Sprint Accuses AT&T of False Advertising of 5G Service

Lawsuit escalates industrywide branding battle over network upgrades; AT&T to fight suit

Sprint alleges in a lawsuit that AT&T is deceiving customers into thinking their 4G LTE wireless service is 5G. A woman walks past a Sprint store in New York. Photo: Reuters

Sprint Corp. has sued AT&T Inc. over a branding campaign that it says falsely tells customers they are receiving 5G service on their smartphones, escalating marketing wars between carriers over the next generation of wireless networks.

AT&T in recent weeks has begun putting a “5GE” label on some customers’ smartphone screens to indicate they are receiving higher-bandwidth service, a precursor to its rollout of faster, 5G service. The E in the tag stands for “evolution.”

Sprint alleges in the suit filed Thursday that AT&T is deceiving customers into thinking their 4G LTE wireless service is in fact 5G. It is asking the court to block AT&T from using that tag.

“AT&T is just like Sprint and all the other major wireless carriers currently operating a nationwide 4G LTE network,” a Sprint spokeswoman said in a statement Friday. “AT&T’s deceptive ads have harmed consumers by persuading them to purchase or continue purchasing AT&T’s services based on the lie that they are offering 5G,” she added.

5G Will Be Ultrafast, but the Roll Out Will Be Anything But

The FCC recently announced a plan to encourage a blazing fast wireless service called 5G. But what is 5G? And how far is the U.S. from rolling it out? Photo: Reuters

A spokesman for AT&T said the carrier introduced the 5G Evolution idea more than two years ago as “an evolutionary step” in building out its 5G network.

“5G Evolution and the 5GE indicator simply let customers know when their device is in an area where speeds up to twice as fast as standard LTE are available,” he said in a statement, adding that the carrier would fight the lawsuit.

The dispute is a sign of fierce competition for subscribers in a saturated U.S. wireless market. It also shows growing tension among rival carriers as they race to roll out the next generation of wireless service, a costly undertaking that requires fresh investments in network equipment and infrastructure.

Sprint’s suit comes as it and T-Mobile US Inc. try to convince the Justice Department and regulators to bless their planned merger. The suit argues that AT&T’s “aggressive and widespread false advertising campaign threatens Sprint’s business and goodwill.”

The controversy started late last year when customers on Android cellphones started noticing “5GE” labels near the newly enhanced cellular stations.
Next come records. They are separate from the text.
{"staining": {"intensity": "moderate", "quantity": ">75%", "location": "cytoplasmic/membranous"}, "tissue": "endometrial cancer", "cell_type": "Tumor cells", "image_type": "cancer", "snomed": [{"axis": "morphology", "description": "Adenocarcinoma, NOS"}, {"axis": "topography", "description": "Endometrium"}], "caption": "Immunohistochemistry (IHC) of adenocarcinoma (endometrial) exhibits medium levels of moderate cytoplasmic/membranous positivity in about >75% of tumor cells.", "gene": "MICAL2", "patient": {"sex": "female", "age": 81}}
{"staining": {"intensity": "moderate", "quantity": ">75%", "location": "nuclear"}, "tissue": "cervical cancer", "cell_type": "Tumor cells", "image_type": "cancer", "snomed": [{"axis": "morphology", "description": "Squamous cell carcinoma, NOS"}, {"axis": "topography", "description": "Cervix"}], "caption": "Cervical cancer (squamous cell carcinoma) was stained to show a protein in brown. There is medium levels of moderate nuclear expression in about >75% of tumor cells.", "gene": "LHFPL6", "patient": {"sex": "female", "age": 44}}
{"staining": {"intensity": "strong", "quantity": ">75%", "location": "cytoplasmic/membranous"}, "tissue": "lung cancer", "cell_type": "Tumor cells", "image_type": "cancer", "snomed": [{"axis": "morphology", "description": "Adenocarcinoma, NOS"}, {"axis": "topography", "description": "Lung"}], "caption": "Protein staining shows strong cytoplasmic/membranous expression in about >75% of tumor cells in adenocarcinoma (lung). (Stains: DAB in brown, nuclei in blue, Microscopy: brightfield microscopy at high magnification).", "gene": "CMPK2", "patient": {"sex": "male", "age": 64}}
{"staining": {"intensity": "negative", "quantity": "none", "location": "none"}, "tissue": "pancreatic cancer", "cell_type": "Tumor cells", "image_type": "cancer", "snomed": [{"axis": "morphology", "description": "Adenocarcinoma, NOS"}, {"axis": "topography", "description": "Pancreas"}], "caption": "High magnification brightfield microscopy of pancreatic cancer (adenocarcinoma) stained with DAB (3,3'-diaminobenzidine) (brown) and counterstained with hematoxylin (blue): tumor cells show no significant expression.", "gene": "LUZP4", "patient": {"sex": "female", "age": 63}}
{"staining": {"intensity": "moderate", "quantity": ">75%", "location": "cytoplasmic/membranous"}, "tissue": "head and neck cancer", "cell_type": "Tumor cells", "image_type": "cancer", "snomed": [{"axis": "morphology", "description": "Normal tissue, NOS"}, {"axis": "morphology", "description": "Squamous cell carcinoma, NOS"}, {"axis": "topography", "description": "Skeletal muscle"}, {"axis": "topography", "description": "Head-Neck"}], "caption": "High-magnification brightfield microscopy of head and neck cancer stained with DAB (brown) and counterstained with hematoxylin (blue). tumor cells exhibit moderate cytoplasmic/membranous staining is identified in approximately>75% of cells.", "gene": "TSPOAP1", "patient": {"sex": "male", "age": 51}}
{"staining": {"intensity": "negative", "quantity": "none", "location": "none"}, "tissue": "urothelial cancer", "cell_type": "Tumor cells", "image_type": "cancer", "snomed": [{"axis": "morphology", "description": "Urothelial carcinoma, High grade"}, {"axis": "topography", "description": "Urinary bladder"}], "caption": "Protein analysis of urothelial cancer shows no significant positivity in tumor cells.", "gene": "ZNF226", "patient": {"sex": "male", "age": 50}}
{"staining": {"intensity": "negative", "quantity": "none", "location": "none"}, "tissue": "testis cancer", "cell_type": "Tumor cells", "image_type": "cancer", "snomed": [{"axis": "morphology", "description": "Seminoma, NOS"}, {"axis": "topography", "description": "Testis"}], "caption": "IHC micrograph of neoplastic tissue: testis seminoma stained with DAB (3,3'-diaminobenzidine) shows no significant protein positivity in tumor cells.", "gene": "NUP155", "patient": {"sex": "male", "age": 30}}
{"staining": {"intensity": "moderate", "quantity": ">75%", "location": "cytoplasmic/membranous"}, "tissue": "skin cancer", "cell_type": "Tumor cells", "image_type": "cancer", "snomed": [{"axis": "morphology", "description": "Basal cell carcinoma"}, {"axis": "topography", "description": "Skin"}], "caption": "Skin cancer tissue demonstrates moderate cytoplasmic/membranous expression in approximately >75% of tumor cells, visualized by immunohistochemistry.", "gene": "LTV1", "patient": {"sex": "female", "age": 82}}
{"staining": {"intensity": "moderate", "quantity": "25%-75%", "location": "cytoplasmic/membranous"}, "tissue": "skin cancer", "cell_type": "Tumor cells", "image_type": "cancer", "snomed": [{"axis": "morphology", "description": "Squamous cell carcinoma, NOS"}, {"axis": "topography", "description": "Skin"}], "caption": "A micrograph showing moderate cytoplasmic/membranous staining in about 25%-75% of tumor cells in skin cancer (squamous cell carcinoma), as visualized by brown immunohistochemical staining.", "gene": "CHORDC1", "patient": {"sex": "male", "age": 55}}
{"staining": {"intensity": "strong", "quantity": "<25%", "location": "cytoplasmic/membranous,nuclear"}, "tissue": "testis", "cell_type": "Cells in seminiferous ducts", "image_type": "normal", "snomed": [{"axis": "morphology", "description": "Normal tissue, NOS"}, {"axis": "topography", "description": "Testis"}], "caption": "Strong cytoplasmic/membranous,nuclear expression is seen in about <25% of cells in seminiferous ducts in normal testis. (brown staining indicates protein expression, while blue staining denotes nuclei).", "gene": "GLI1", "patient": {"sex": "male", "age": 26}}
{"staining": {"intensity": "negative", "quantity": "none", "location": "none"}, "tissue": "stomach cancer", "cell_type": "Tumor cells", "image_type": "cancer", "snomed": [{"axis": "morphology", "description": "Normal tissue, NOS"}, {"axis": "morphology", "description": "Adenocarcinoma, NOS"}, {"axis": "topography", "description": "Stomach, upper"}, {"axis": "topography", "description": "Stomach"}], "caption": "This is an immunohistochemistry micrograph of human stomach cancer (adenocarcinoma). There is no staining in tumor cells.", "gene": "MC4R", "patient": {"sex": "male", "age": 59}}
AT&T had been upgrading its 4G LTE network to carry traffic over a broader swath of the wireless spectrum, providing a significant bandwidth boost for subscribers streaming video or downloading apps. Apple iPhone customers reported seeing the labels on their devices in recent days.

AT&T has defended the way it brands the new technology, arguing that it installed new equipment to make 5GE service possible. Those cellular radios will eventually get software upgrades to support full 5G service as the standard matures.

“This is a step that is required to get to ultimate 5G,” Chief Executive Randall Stephenson said in a Friday interview on CNBC in which he was asked about the lawsuit. “And it’s an evolutionary step to 5G.”

Competitors immediately seized on the labels as misleading. There are few phones on the market that support 5G engineering standards.

Verizon’s chief technology officer, Kyle Malady, wrote an open letter last month published online and as full-page newspaper ads criticizing AT&T’s tag. “Verizon won’t take an old phone and just change the 4 in the status bar to a 5,” it said.

Verizon itself has been criticized for beginning to offer proprietary in-home 5G broadband service late last year, before international standards for the service were settled.